◆ **Page excerpt**:
►
Controlling weeds a tall order for no-till farmers, specialist says

WEST LAFAYETTE, Ind. – When tall weeds overcome a crop field, a popular method for removing them before planting is tillage. But what does a no-till farmer do if unwanted vegetation is knee-high?

That's the quandary many southern Indiana farmers find themselves in during a spring that's produced one rainy day after another, said Bill Johnson, a Purdue University Extension weed specialist. Johnson assured producers there's still time and options available for both conquering weeds and planting corn and soybeans in a soil-conserving way.

"In southern Indiana they've experienced a recent rash of very frequent storms," Johnson said. "The frequency of the storms has not allowed the fields to dry out. As a result, farmers have not been able to get spray equipment over their fields to control the winter annual vegetation, and now we have summer annual weeds coming up in these fields, as well.

"This is a dilemma. In southern Indiana we have a lot of no-till acres because the soils tend to be erosive. When you get into the early part of June there's a lot of pressure to get the crops planted as soon as possible, because each day planting is delayed it can result in rather significant yield loss."
◄
◆ **Task objective**:
Copy out the weed-control article, everything from "Controlling weeds a" down to "vegetation is knee-high?", swapping "tillage" for "plowing".

(Dataset entries)
►
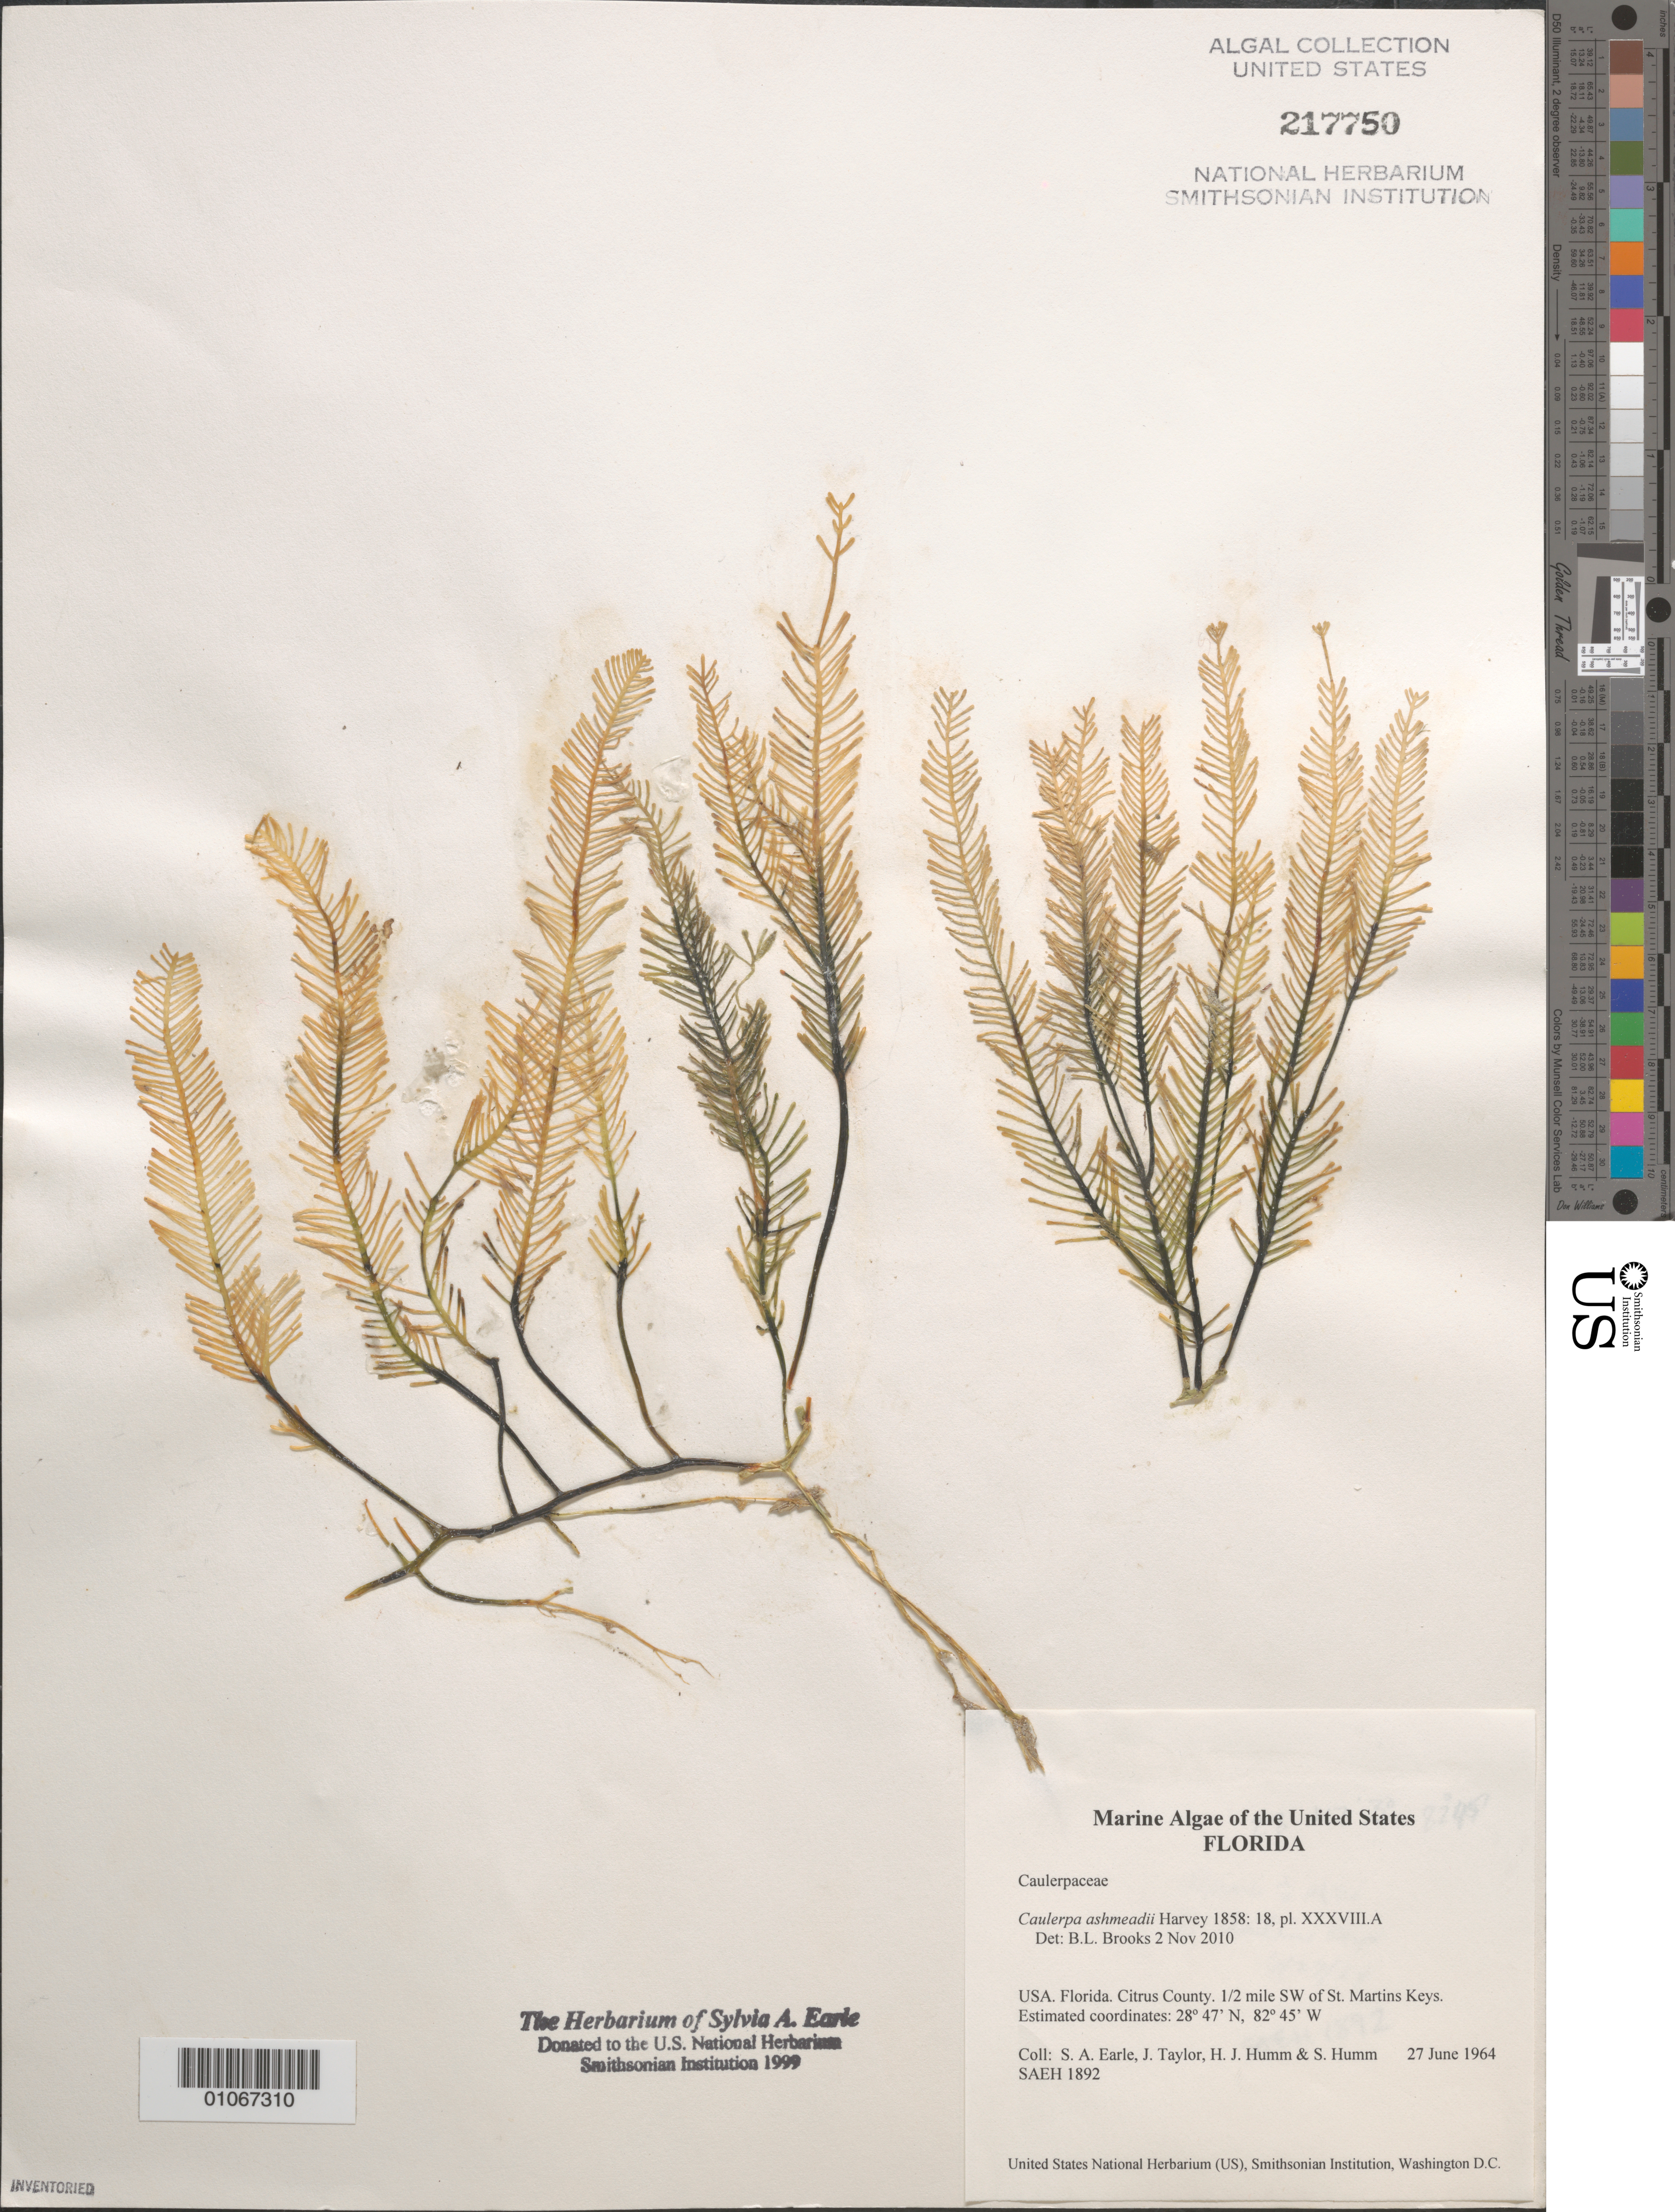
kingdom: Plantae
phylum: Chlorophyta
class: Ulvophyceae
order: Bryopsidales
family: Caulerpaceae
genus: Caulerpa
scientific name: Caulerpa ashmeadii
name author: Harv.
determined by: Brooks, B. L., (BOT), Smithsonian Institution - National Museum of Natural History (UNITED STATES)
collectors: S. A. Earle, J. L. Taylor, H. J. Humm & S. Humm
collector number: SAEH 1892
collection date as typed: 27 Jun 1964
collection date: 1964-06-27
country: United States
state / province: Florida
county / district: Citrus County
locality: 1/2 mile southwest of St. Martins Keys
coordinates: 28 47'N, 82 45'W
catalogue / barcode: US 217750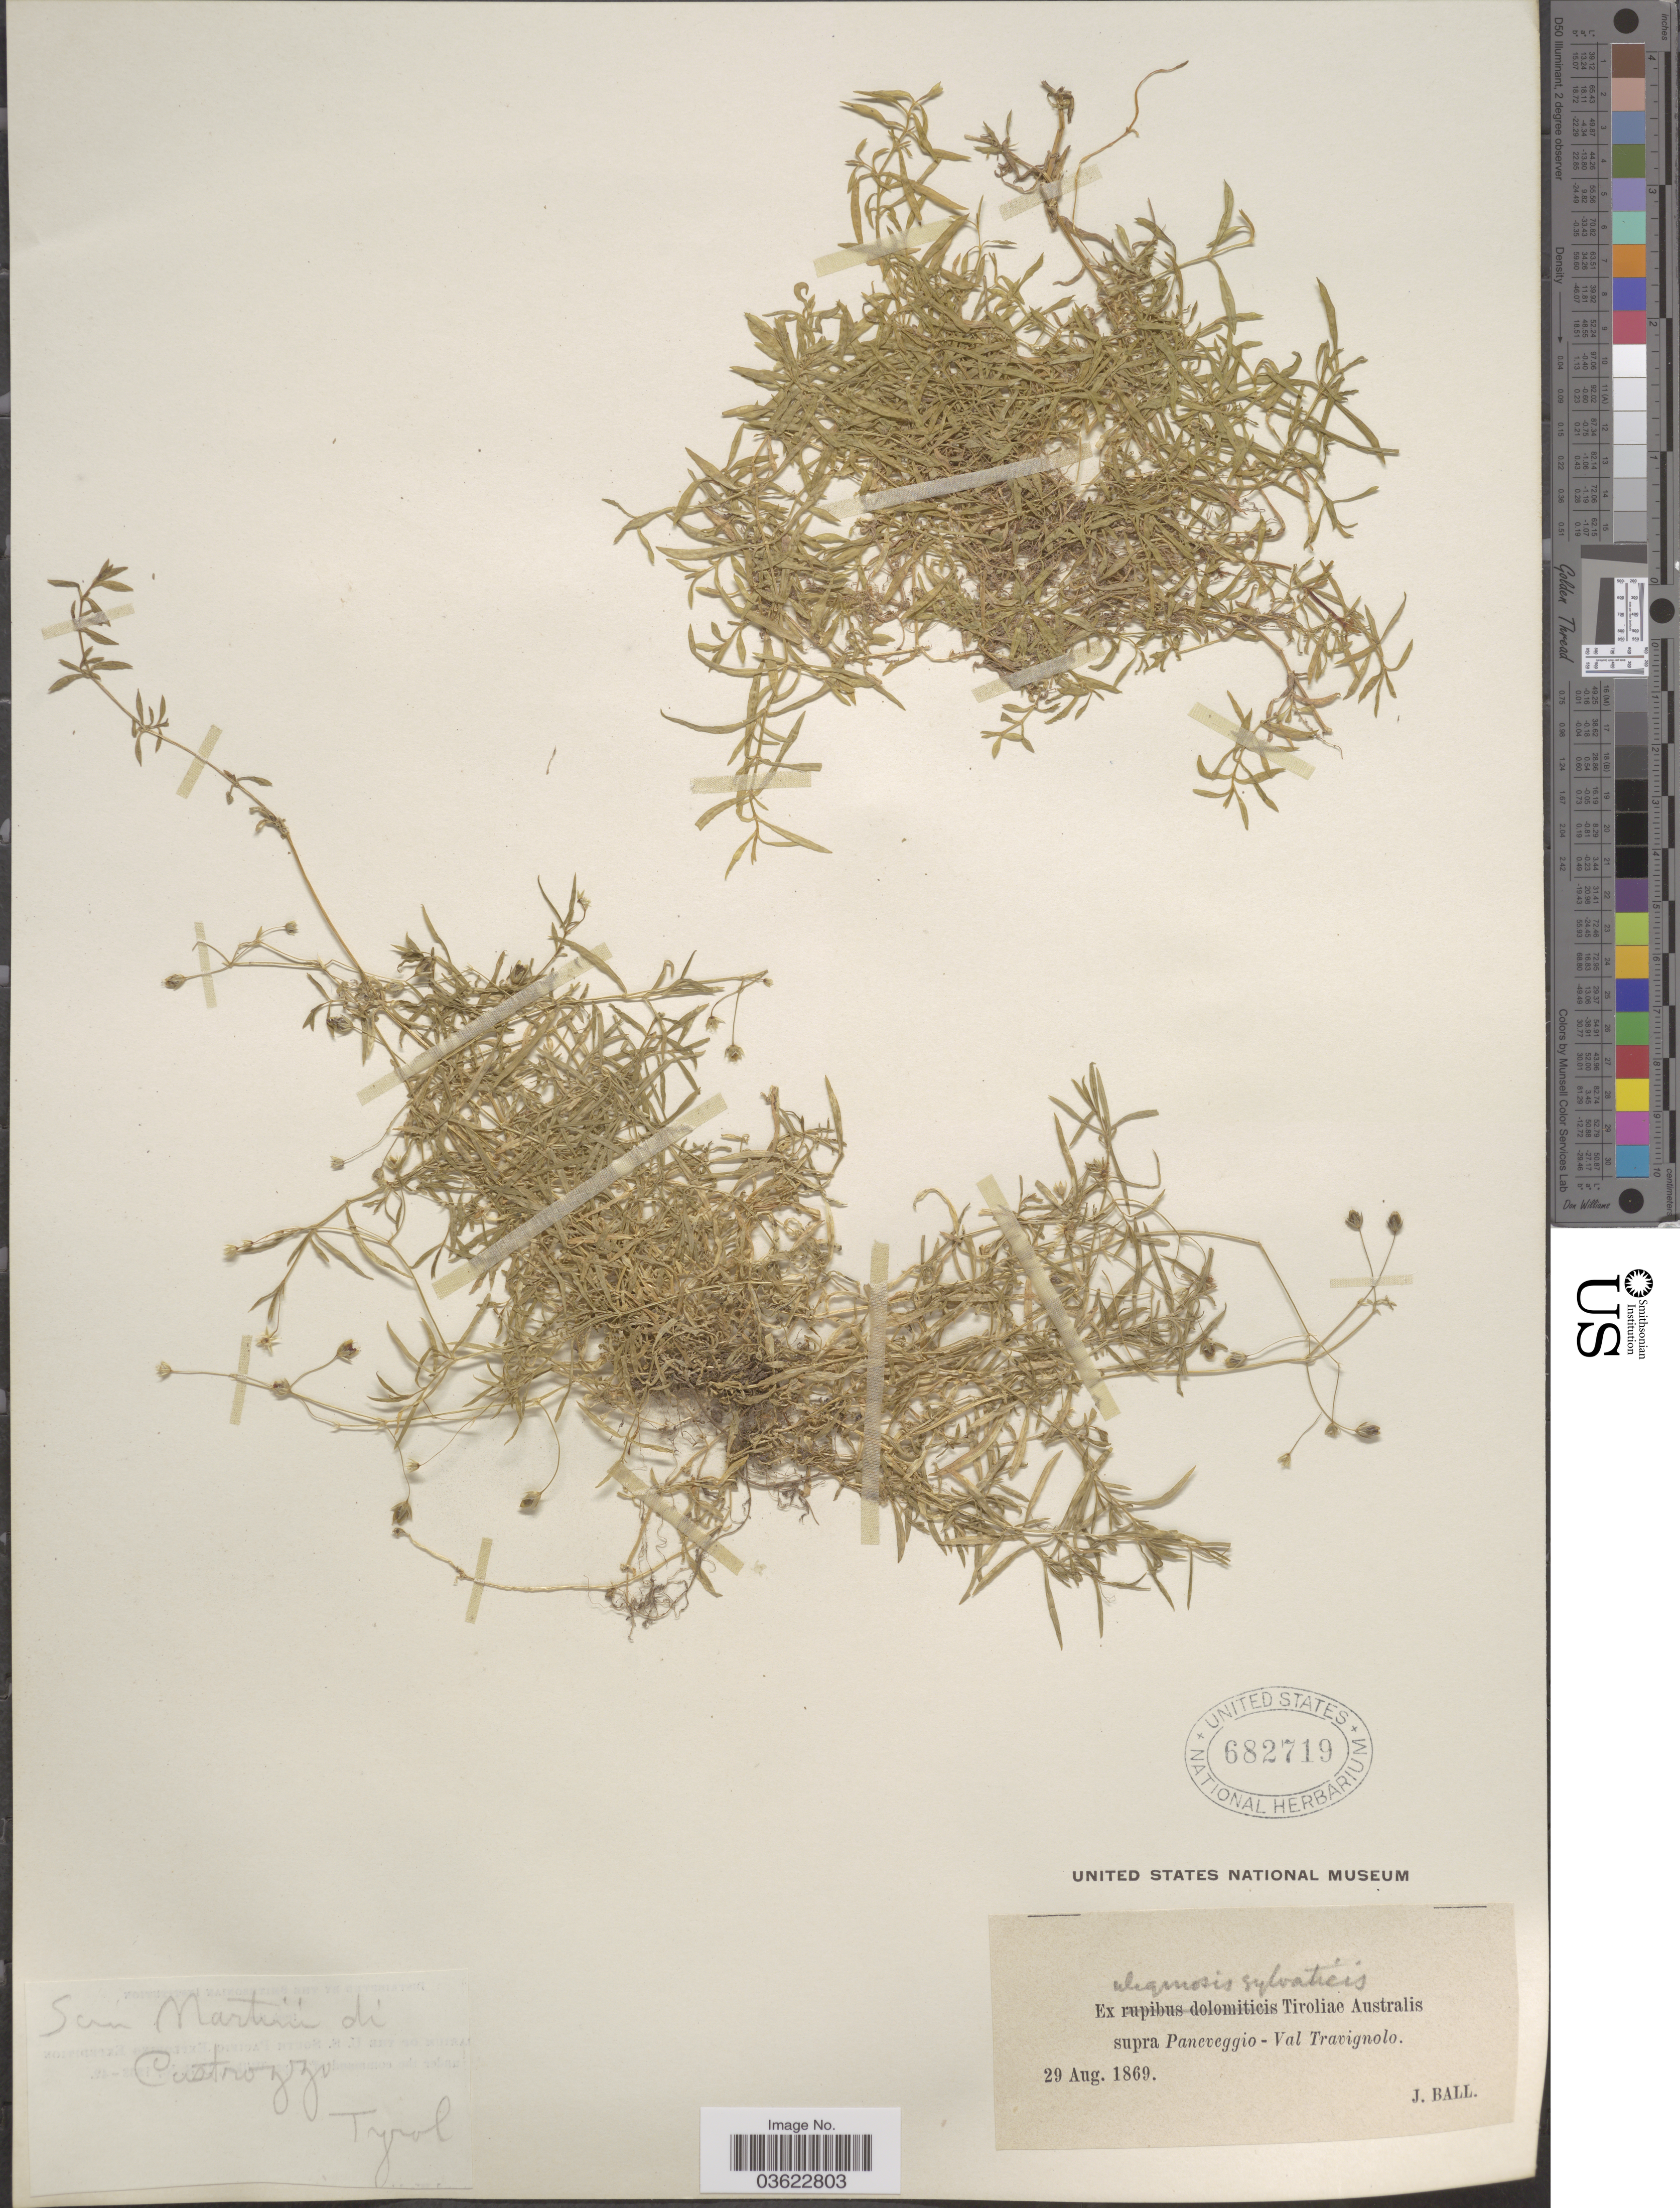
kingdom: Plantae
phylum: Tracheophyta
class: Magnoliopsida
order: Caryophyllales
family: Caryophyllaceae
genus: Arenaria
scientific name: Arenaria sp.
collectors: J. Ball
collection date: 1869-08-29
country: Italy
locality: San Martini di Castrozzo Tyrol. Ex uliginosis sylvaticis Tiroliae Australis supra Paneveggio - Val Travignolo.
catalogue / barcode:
◄
◆ **Response**:
Controlling weeds a tall order for no-till farmers, specialist says

WEST LAFAYETTE, Ind. – When tall weeds overcome a crop field, a popular method for removing them before planting is plowing. But what does a no-till farmer do if unwanted vegetation is knee-high?